Cuando el motor se detenga, cierre el programa y haga clic en apagar sin purgar. Luego apague la computadora, se forman la copa, el láser y la bomba de estreptomices. Pellets miceliales y cultivos líquidos que tienen una amplia gama de tamaños.
Para analizar la distribución del tamaño de los pellets, se sometió a citometría de flujo de partículas grandes un cultivo de color Streptomyces cila cultivado en líquido de dos días de edad utilizando un perfilador copus plus equipado con una boquilla de un milímetro. Aquí, se muestra un diagrama de dispersión de salida de copus típico. El eje x representa el tiempo de vuelo.
Cuanto más grande es la apelación, más tiempo tarda en pasar el rayo láser. El eje Y indica la extinción, que representa la densidad óptica del objeto, cada punto corresponde a un solo perdigón que pasa a través del rayo láser. El trazado de los puntos de datos en un histograma indicó que los tamaños de esta muestra representativa no se distribuían normalmente.
La distribución parecía estar sesgada hacia el tronco correcto. La transformación del conjunto de datos tampoco condujo a una distribución normal para evaluar si la distribución del tamaño podía explicarse asumiendo una mezcla de dos distribuciones normales, los datos se modelaron matemáticamente. De hecho, el modelado indicó una población de gránulos pequeños que consiste en el 92% de todos los pellets con un tamaño promedio de 248 micrómetros, y una población de gránulos grandes que comprende el 8% de todos los pellets con un tamaño promedio de 319 micrómetros.

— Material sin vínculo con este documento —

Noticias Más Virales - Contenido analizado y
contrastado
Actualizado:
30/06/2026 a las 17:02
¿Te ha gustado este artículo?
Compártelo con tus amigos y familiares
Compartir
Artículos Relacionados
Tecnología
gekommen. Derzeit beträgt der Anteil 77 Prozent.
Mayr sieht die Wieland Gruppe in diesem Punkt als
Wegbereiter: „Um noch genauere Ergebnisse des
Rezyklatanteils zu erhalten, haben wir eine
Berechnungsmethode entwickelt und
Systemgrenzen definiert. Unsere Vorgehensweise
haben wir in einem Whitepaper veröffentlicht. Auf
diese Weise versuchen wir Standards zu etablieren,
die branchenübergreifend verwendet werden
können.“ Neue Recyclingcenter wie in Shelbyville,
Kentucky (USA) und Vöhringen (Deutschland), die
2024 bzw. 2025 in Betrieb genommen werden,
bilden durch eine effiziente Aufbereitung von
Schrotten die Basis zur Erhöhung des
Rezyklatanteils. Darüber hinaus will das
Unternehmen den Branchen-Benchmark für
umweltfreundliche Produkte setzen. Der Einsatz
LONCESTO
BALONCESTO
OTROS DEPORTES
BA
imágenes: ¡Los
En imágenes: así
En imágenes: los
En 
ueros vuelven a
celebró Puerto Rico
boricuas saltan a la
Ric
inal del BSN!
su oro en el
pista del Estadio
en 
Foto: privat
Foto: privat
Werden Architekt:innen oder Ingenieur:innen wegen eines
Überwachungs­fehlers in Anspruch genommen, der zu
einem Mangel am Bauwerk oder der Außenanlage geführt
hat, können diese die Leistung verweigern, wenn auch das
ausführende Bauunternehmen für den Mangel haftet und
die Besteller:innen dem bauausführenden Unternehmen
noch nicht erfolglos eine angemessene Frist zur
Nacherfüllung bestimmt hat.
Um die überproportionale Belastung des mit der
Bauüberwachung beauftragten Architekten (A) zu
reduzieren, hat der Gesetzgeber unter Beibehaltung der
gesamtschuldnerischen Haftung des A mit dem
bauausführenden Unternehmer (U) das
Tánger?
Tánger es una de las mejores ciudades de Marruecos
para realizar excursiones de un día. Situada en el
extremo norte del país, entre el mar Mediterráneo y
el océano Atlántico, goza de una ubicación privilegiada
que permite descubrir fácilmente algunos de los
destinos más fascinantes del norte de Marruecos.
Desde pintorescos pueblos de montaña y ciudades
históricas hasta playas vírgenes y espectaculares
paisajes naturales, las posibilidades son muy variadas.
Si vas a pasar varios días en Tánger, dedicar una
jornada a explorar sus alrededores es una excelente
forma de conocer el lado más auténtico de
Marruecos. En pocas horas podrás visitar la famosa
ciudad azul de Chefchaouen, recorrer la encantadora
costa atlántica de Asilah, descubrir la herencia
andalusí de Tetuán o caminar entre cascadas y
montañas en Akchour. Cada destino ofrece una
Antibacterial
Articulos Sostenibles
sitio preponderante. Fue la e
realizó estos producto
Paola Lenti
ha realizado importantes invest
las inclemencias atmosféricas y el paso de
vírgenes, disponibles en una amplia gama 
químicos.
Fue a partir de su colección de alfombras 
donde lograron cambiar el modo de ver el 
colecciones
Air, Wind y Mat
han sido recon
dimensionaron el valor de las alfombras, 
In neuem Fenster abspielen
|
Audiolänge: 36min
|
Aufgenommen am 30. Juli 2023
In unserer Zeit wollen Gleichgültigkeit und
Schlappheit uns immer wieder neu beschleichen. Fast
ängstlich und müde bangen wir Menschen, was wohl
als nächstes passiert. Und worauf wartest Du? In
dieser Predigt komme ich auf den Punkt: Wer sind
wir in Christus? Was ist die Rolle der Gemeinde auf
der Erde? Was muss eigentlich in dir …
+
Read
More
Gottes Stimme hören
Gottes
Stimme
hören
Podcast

Aquí se muestra un análisis representativo de las microcolonias clasificadas de las poblaciones grandes y pequeñas de pellets. Los tamaños promedio de los gránulos de las dos poblaciones se utilizaron para definir los límites de la clasificación, a fin de limitar la clasificación de los gránulos de la parte superpuesta de las dos distribuciones de tamaño: los gránulos menores de 248 micrómetros se consideraron de la población de gránulos pequeños, mientras que los gránulos mayores de 319 micrómetros se consideraron de la población de gránulos grandes. El análisis microscópico de los gránulos clasificados confirmó sus distintos tamaños siguiendo este procedimiento.

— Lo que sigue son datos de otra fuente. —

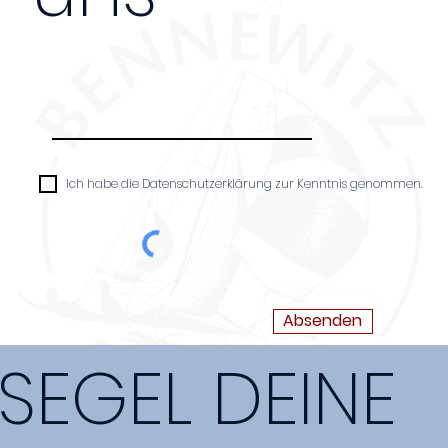
Nachricht
Ich habe die Datenschutzerklärung zur Kenntnis genommen.
Absenden
SEGEL DEINE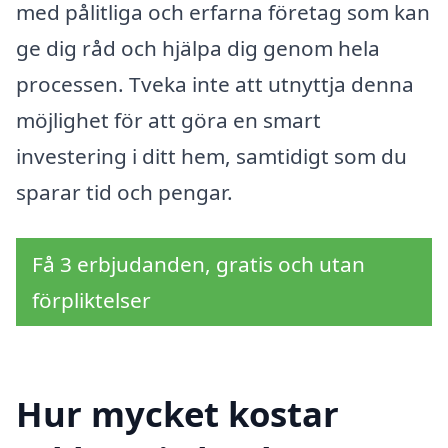
med pålitliga och erfarna företag som kan
ge dig råd och hjälpa dig genom hela
processen. Tveka inte att utnyttja denna
möjlighet för att göra en smart
investering i ditt hem, samtidigt som du
sparar tid och pengar.
Få 3 erbjudanden, gratis och utan
förpliktelser
Hur mycket kostar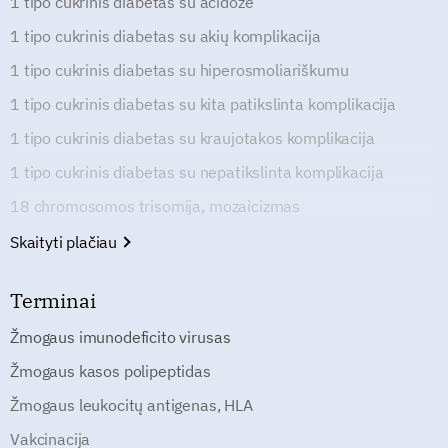
1 tipo cukrinis diabetas su acidoze
1 tipo cukrinis diabetas su akių komplikacija
1 tipo cukrinis diabetas su hiperosmoliariškumu
1 tipo cukrinis diabetas su kita patikslinta komplikacija
1 tipo cukrinis diabetas su kraujotakos komplikacija
1 tipo cukrinis diabetas su nepatikslinta komplikacija
18 chromosomos trisomija, mozaicizmas
Skaityti plačiau
Terminai
Žmogaus imunodeficito virusas
Žmogaus kasos polipeptidas
Žmogaus leukocitų antigenas, HLA
Vakcinacija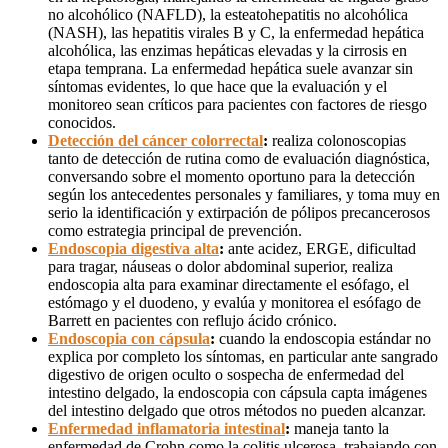
no alcohólico (NAFLD), la esteatohepatitis no alcohólica
(NASH), las hepatitis virales B y C, la enfermedad hepática
alcohólica, las enzimas hepáticas elevadas y la cirrosis en
etapa temprana. La enfermedad hepática suele avanzar sin
síntomas evidentes, lo que hace que la evaluación y el
monitoreo sean críticos para pacientes con factores de riesgo
conocidos.
Detección del cáncer colorrectal
:
realiza colonoscopias
tanto de detección de rutina como de evaluación diagnóstica,
conversando sobre el momento oportuno para la detección
según los antecedentes personales y familiares, y toma muy en
serio la identificación y extirpación de pólipos precancerosos
como estrategia principal de prevención.
Endoscopia digestiva alta
:
ante acidez, ERGE, dificultad
para tragar, náuseas o dolor abdominal superior, realiza
endoscopia alta para examinar directamente el esófago, el
estómago y el duodeno, y evalúa y monitorea el esófago de
Barrett en pacientes con reflujo ácido crónico.
Endoscopia con cápsula
:
cuando la endoscopia estándar no
explica por completo los síntomas, en particular ante sangrado
digestivo de origen oculto o sospecha de enfermedad del
intestino delgado, la endoscopia con cápsula capta imágenes
del intestino delgado que otros métodos no pueden alcanzar.
Enfermedad inflamatoria intestinal
:
maneja tanto la
enfermedad de Crohn como la colitis ulcerosa, trabajando con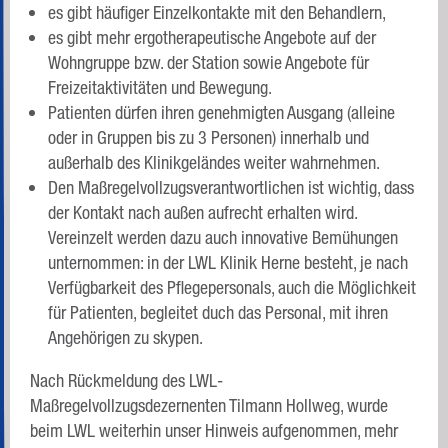
es gibt häufiger Einzelkontakte mit den Behandlern,
es gibt mehr ergotherapeutische Angebote auf der
Wohngruppe bzw. der Station sowie Angebote für
Freizeitaktivitäten und Bewegung.
Patienten dürfen ihren genehmigten Ausgang (alleine
oder in Gruppen bis zu 3 Personen) innerhalb und
außerhalb des Klinikgeländes weiter wahrnehmen.
Den Maßregelvollzugsverantwortlichen ist wichtig, dass
der Kontakt nach außen aufrecht erhalten wird.
Vereinzelt werden dazu auch innovative Bemühungen
unternommen: in der LWL Klinik Herne besteht, je nach
Verfügbarkeit des Pflegepersonals, auch die Möglichkeit
für Patienten, begleitet duch das Personal, mit ihren
Angehörigen zu skypen.
Nach Rückmeldung des LWL-
Maßregelvollzugsdezernenten Tilmann Hollweg, wurde
beim LWL weiterhin unser Hinweis aufgenommen, mehr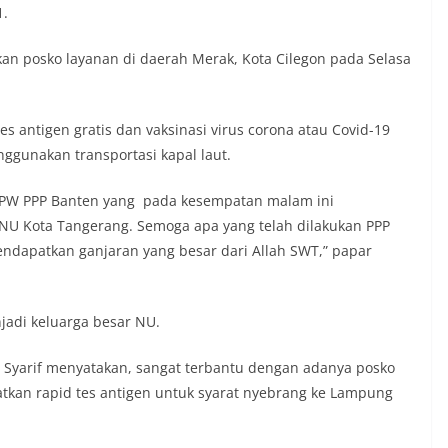
1.
kan posko layanan di daerah Merak, Kota Cilegon pada Selasa
s antigen gratis dan vaksinasi virus corona atau Covid-19
gunakan transportasi kapal laut.
DPW PPP Banten yang pada kesempatan malam ini
NU Kota Tangerang. Semoga apa yang telah dilakukan PPP
endapatkan ganjaran yang besar dari Allah SWT,” papar
jadi keluarga besar NU.
 Syarif menyatakan, sangat terbantu dengan adanya posko
tkan rapid tes antigen untuk syarat nyebrang ke Lampung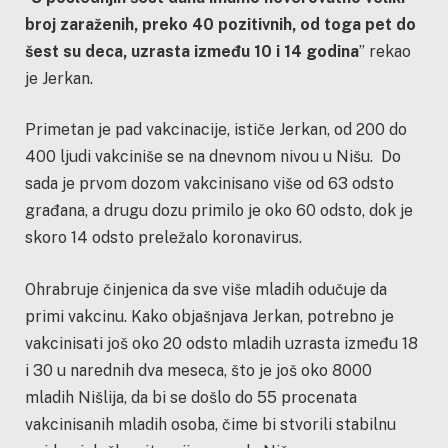
broj zaraženih, preko 40 pozitivnih, od toga pet do
šest su deca, uzrasta između 10 i 14 godina
” rekao
je Jerkan.
Primetan je pad vakcinacije, ističe Jerkan, od 200 do
400 ljudi vakciniše se na dnevnom nivou u Nišu. Do
sada je prvom dozom vakcinisano više od 63 odsto
građana, a drugu dozu primilo je oko 60 odsto, dok je
skoro 14 odsto preležalo koronavirus.
Ohrabruje činjenica da sve više mladih odučuje da
primi vakcinu. Kako objašnjava Jerkan, potrebno je
vakcinisati još oko 20 odsto mladih uzrasta između 18
i 30 u narednih dva meseca, što je još oko 8000
mladih Nišlija, da bi se došlo do 55 procenata
vakcinisanih mladih osoba, čime bi stvorili stabilnu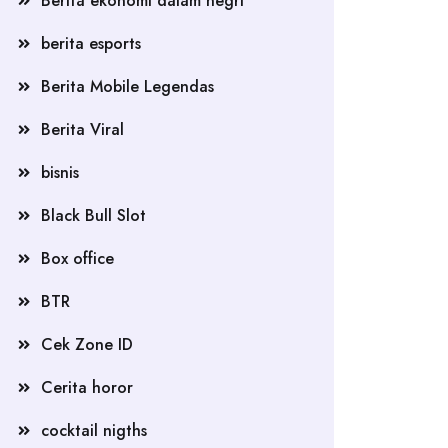
Berita ekonomi dalam negri
berita esports
Berita Mobile Legendas
Berita Viral
bisnis
Black Bull Slot
Box office
BTR
Cek Zone ID
Cerita horor
cocktail nigths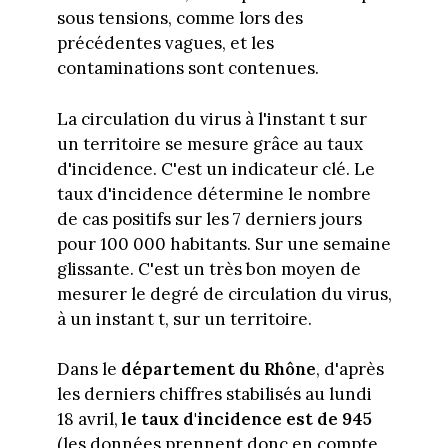
sous tensions, comme lors des
précédentes vagues, et les
contaminations sont contenues.
La circulation du virus à l'instant t sur
un territoire se mesure grâce au taux
d'incidence. C'est un indicateur clé. Le
taux d'incidence détermine le nombre
de cas positifs sur les 7 derniers jours
pour 100 000 habitants. Sur une semaine
glissante. C'est un très bon moyen de
mesurer le degré de circulation du virus,
à un instant t, sur un territoire.
Dans le
département du Rhône
, d'après
les derniers chiffres stabilisés au lundi
18 avril,
le taux d'incidence est de 945
(les données prennent donc en compte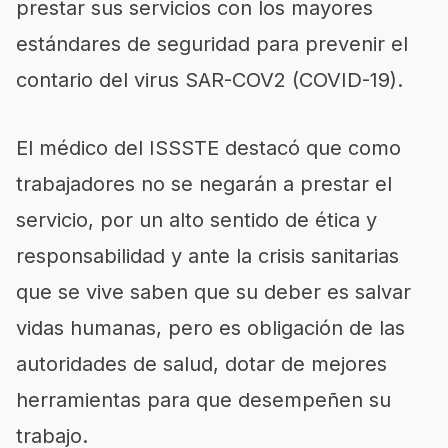
prestar sus servicios con los mayores
estándares de seguridad para prevenir el
contario del virus SAR-COV2 (COVID-19).
El médico del ISSSTE destacó que como
trabajadores no se negarán a prestar el
servicio, por un alto sentido de ética y
responsabilidad y ante la crisis sanitarias
que se vive saben que su deber es salvar
vidas humanas, pero es obligación de las
autoridades de salud, dotar de mejores
herramientas para que desempeñen su
trabajo.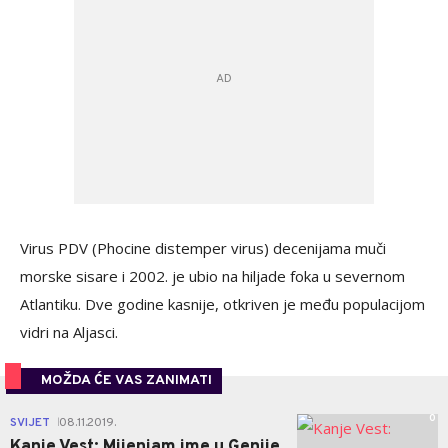
Virus PDV (Phocine distemper virus) decenijama muči
morske sisare i 2002. je ubio na hiljade foka u severnom
Atlantiku. Dve godine kasnije, otkriven je među populacijom
vidri na Aljasci.
MOŽDA ĆE VAS ZANIMATI
0
SVIJET
08.11.2019.
|
Kanje Vest: Mijenjam ime u Genije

Se pueden realizar otros métodos, como la secuenciación de próxima generación o la proteómica, para desentrañar los mecanismos subyacentes de esta heterogeneidad.
Este estudio presenta un método para clasificar los pelets miceliales de cultivos de Streptomyces cultivados en líquido según el tamaño utilizando un citómetro de flujo COPA de partículas grandes. El enfoque permite un análisis de alto rendimiento de la heterogeneidad del tamaño de los pelets, lo que puede conducir a conocimientos sobre el control del crecimiento.